[Job item] Without including pictures, set down every record exactly as it stands.

[Dataset entries]
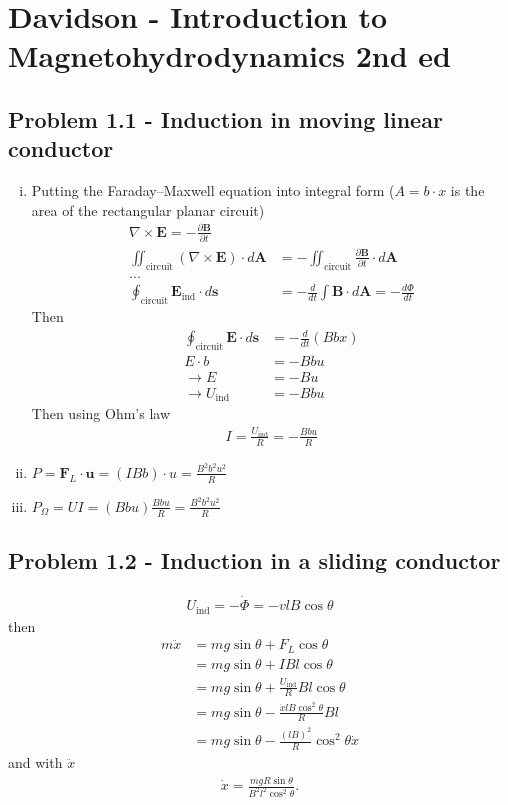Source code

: \documentclass[../main.tex]{subfiles}
\begin{document}
\section{{\sc Davidson} - Introduction to Magnetohydrodynamics 2nd ed}

\subsection{Problem 1.1 - Induction in moving linear conductor}
\begin{enumerate}[(i)]
\item Putting the Faraday–Maxwell equation into integral form ($A=b\cdot x$  is the area of the rectangular planar circuit)
\begin{align}
\nabla\times\mathbf{E}=-\frac{\partial\mathbf{B}}{\partial t}\\
\iint_\text{circuit}(\nabla\times\mathbf{E})\cdot d\mathbf{A}&=-\iint_\text{circuit}\frac{\partial\mathbf{B}}{\partial t}\cdot d\mathbf{A}\\
...\\
\oint_\text{circuit}\mathbf{E}_\text{ind}\cdot d\mathbf{s}&=-\frac{d}{dt}\int\mathbf{B}\cdot d\mathbf{A}=-\frac{d\Phi}{dt}
\end{align}
Then
\begin{align}
\oint_\text{circuit}\mathbf{E}\cdot d\mathbf{s}&=- \frac{d}{dt}(Bbx)\\
E\cdot b&= -Bbu\\
\rightarrow E&=-Bu\\
\rightarrow U_\text{ind}&=-Bbu
\end{align}
Then using Ohm's law
\begin{align}
I=\frac{U_\text{ind}}{R}=-\frac{Bbu}{R}
\end{align}

\item $P=\mathbf{F}_L\cdot\mathbf{u}=(IBb)\cdot u=\frac{B^2b^2u^2}{R}$
\item $P_\Omega=UI=(Bbu)\frac{Bbu}{R}=\frac{B^2b^2u^2}{R}$
\end{enumerate}

\subsection{Problem 1.2 - Induction in a sliding conductor}
\begin{align}
U_\text{ind}=-\dot\Phi=-vlB\cos\theta
\end{align}
then
\begin{align}
m\ddot{x}
&=mg\sin\theta+F_L\cos\theta\\
&=mg\sin\theta+IBl\cos\theta\\
&=mg\sin\theta+\frac{U_\text{ind}}{R}Bl\cos\theta\\
&=mg\sin\theta-\frac{\dot{x}lB\cos^2\theta}{R}Bl\\
&=mg\sin\theta-\frac{(lB)^2}{R}\cos^2\theta\dot{x}
\end{align}
and with $\ddot{x}$
\begin{align}
\dot{x}=\frac{mgR\sin\theta}{B^2l^2\cos^2\theta}.
\end{align}
\end{document}
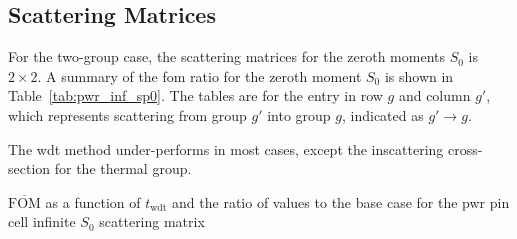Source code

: \subsection{Scattering Matrices}
\label{sec:pwr_inf_total}

For the two-group case, the scattering matrices for the zeroth
moments $S_0$ is $2 \times 2$. A summary of the \gls{fom} ratio
for the zeroth moment $S_0$ is shown in Table~\ref{tab:pwr_inf_sp0}. The
tables are for the entry in row $g$ and column $g'$, which represents
scattering from group $g'$ into group $g$, indicated as $g' \to g$.

The \gls{wdt} method under-performs in most cases, except the
inscattering cross-section for the thermal group. 

\begin{table}[hbtp]
  \centering
  \caption[$\overline{\mathrm{FOM}}$ and ratio for
  the \acrshort{pwr} pin cell infinite $S_0$ scattering matrix.]{$\overline{\mathrm{FOM}}$ as a function of
    $t_{\mathrm{wdt}}$ and the ratio of values to the base case for
    the \gls{pwr} pin cell infinite $S_0$ scattering matrix}


\end{table}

[Task result]
Source code

: \documentclass[../main.tex]{subfiles}
\begin{document}
\section{{\sc Davidson} - Introduction to Magnetohydrodynamics 2nd ed}

\subsection{Problem 1.1 - Induction in moving linear conductor}
\begin{enumerate}[(i)]
\item Putting the Faraday–Maxwell equation into integral form ($A=b\cdot x$  is the area of the rectangular planar circuit)
\begin{align}
\nabla\times\mathbf{E}=-\frac{\partial\mathbf{B}}{\partial t}\\
\iint_\text{circuit}(\nabla\times\mathbf{E})\cdot d\mathbf{A}&=-\iint_\text{circuit}\frac{\partial\mathbf{B}}{\partial t}\cdot d\mathbf{A}\\
...\\
\oint_\text{circuit}\mathbf{E}_\text{ind}\cdot d\mathbf{s}&=-\frac{d}{dt}\int\mathbf{B}\cdot d\mathbf{A}=-\frac{d\Phi}{dt}
\end{align}
Then
\begin{align}
\oint_\text{circuit}\mathbf{E}\cdot d\mathbf{s}&=- \frac{d}{dt}(Bbx)\\
E\cdot b&= -Bbu\\
\rightarrow E&=-Bu\\
\rightarrow U_\text{ind}&=-Bbu
\end{align}
Then using Ohm's law
\begin{align}
I=\frac{U_\text{ind}}{R}=-\frac{Bbu}{R}
\end{align}

\item $P=\mathbf{F}_L\cdot\mathbf{u}=(IBb)\cdot u=\frac{B^2b^2u^2}{R}$
\item $P_\Omega=UI=(Bbu)\frac{Bbu}{R}=\frac{B^2b^2u^2}{R}$
\end{enumerate}

\subsection{Problem 1.2 - Induction in a sliding conductor}
\begin{align}
U_\text{ind}=-\dot\Phi=-vlB\cos\theta
\end{align}
then
\begin{align}
m\ddot{x}
&=mg\sin\theta+F_L\cos\theta\\
&=mg\sin\theta+IBl\cos\theta\\
&=mg\sin\theta+\frac{U_\text{ind}}{R}Bl\cos\theta\\
&=mg\sin\theta-\frac{\dot{x}lB\cos^2\theta}{R}Bl\\
&=mg\sin\theta-\frac{(lB)^2}{R}\cos^2\theta\dot{x}
\end{align}
and with $\ddot{x}$
\begin{align}
\dot{x}=\frac{mgR\sin\theta}{B^2l^2\cos^2\theta}.
\end{align}
\end{document}
Source code

: \subsection{Scattering Matrices}
\label{sec:pwr_inf_total}

For the two-group case, the scattering matrices for the zeroth
moments $S_0$ is $2 \times 2$. A summary of the \gls{fom} ratio
for the zeroth moment $S_0$ is shown in Table~\ref{tab:pwr_inf_sp0}. The
tables are for the entry in row $g$ and column $g'$, which represents
scattering from group $g'$ into group $g$, indicated as $g' \to g$.

The \gls{wdt} method under-performs in most cases, except the
inscattering cross-section for the thermal group. 

\begin{table}[hbtp]
  \centering
  \caption[$\overline{\mathrm{FOM}}$ and ratio for
  the \acrshort{pwr} pin cell infinite $S_0$ scattering matrix.]{$\overline{\mathrm{FOM}}$ as a function of
    $t_{\mathrm{wdt}}$ and the ratio of values to the base case for
    the \gls{pwr} pin cell infinite $S_0$ scattering matrix}


\end{table}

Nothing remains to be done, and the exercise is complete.